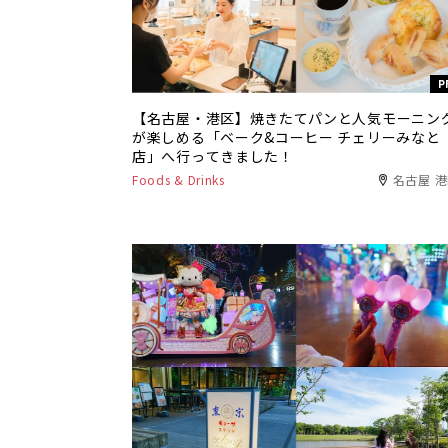
P
【名古屋・港区】焼きたてパンと人気モーニン
が楽しめる「ベーク&コーヒー チェリーみなと
店」へ行ってきました！
Foods & Drinks
名古屋 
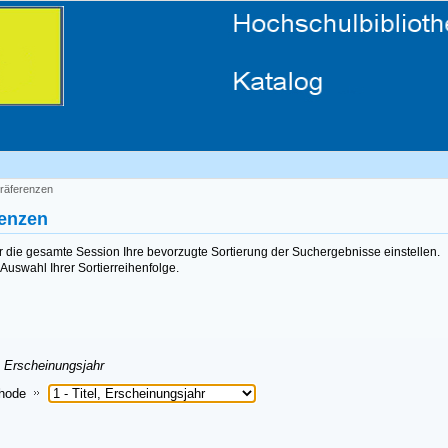
räferenzen
renzen
ür die gesamte Session Ihre bevorzugte Sortierung der Suchergebnisse einstellen.
Auswahl Ihrer Sortierreihenfolge.
, Erscheinungsjahr
thode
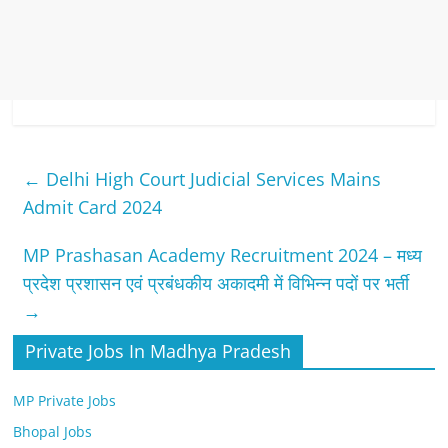
←
Delhi High Court Judicial Services Mains
Admit Card 2024
MP Prashasan Academy Recruitment 2024 – मध्य
प्रदेश प्रशासन एवं प्रबंधकीय अकादमी में विभिन्न पदों पर भर्ती
→
Private Jobs In Madhya Pradesh
MP Private Jobs
Bhopal Jobs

**Work instruction**:
Read the lines above. Gather those in which the string "Jobs" is found.

**The completed task**:
Private Jobs In Madhya Pradesh
MP Private Jobs
Bhopal Jobs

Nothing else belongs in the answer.